In a study reported in The Lancet Oncology, Stassen et al developed a model for the prediction of recurrence-free and melanoma-specific survival after sentinel lymph node biopsy (SLNB) in patients with melanoma.
Study Details
The study involved a development cohort of 4,071 patients aged > 13 years with stage pT1b or higher melanoma who underwent SLNB between October 1997 and November 2013 at melanoma centers in Berlin, Amsterdam, Rotterdam, and Warsaw. A validation cohort comprised 4,822 patients who underwent SLNB between January 1997 and December 2013 at the Melanoma Institute Australia in Sydney. In development of a predictive model for 5-year recurrence-free and melanoma-specific survival, potential risk factors assessed were sex, age, presence of ulceration, primary tumor location, histologic subtype, Breslow thickness, sentinel node status, number of sentinel nodes removed, maximum diameter of the largest sentinel node metastasis, and Dewar classification. Model performance was assessed by area under the time-dependent receiver operating characteristics curve (AUC).
Key Findings
In the development cohort of 4,071 patients, 889 (22%) had sentinel node–positive disease; in the validation cohort of 4,822 patients, 891 (18%) had sentinel node–positive disease.

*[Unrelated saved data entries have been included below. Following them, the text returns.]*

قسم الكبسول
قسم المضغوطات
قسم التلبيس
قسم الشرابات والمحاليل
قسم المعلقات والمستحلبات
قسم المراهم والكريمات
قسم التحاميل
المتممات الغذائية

In the development cohort, median follow-up was 4.8 years (interquartile range [IQR] = 2.3–7.8 years); 5-year recurrence-free survival was 73.5% (95% CI = 72.0%–75.1%) and 5-year melanoma-specific survival was 86.5% (95% CI = 85.3%–87.8%). Among patients with sentinel node–positive disease, the respective rates were 49.0% and 69.1%. Among patients with sentinel node–negative disease, the respective rates were 80.3% and 91.1%.
In the validation cohort, median follow-up was 5.0 years (IQR = 2.2–8.9 years); 5-year recurrence-free survival was 66.1% (95% CI = 64.6%–67.7%) and 5-year melanoma-specific survival was 83.3% (95% CI = 82.0%–84.6%). Among patients with sentinel node–positive disease, the respective rates were 43.0% and 65.5%. Among patients with sentinel node–negative disease, respective rates were 72.2% and 88.3%.
The final predictive model contained six factors: sentinel node status, Breslow thickness, presence of ulceration, age at SLNB, primary tumor location, and maximum diameter of the largest sentinel node metastasis. In the development cohort, AUCs were 0.80 (95% CI = 0.78–0.81) for prediction of recurrence-free survival and 0.81 (95% CI = 0.79–0.84) for prediction of melanoma-specific survival. In the validation cohort, AUCs were 0.73 (95% CI = 0.71–0.75) for prediction of recurrence-free survival and 0.76 (95% CI = 0.74–0.78) for prediction of melanoma-specific survival.
The investigators concluded, “Our prediction model and nomogram accurately predicted patient-specific risk probabilities for 5-year recurrence-free and melanoma-specific survival. These tools could have important implications for clinical decision-making when considering adjuvant treatments in patients with high-risk melanomas.”
Dirk J. Grünhagen, MD, PhD, of the Department of Surgical Oncology, Erasmus Medical Centre Cancer Institute, Rotterdam, Netherlands, is the corresponding author for The Lancet Oncology article.
Disclosure: The study was funded by Erasmus Medical Centre Cancer Institute. For full disclosures of the study authors, visit thelancet.com.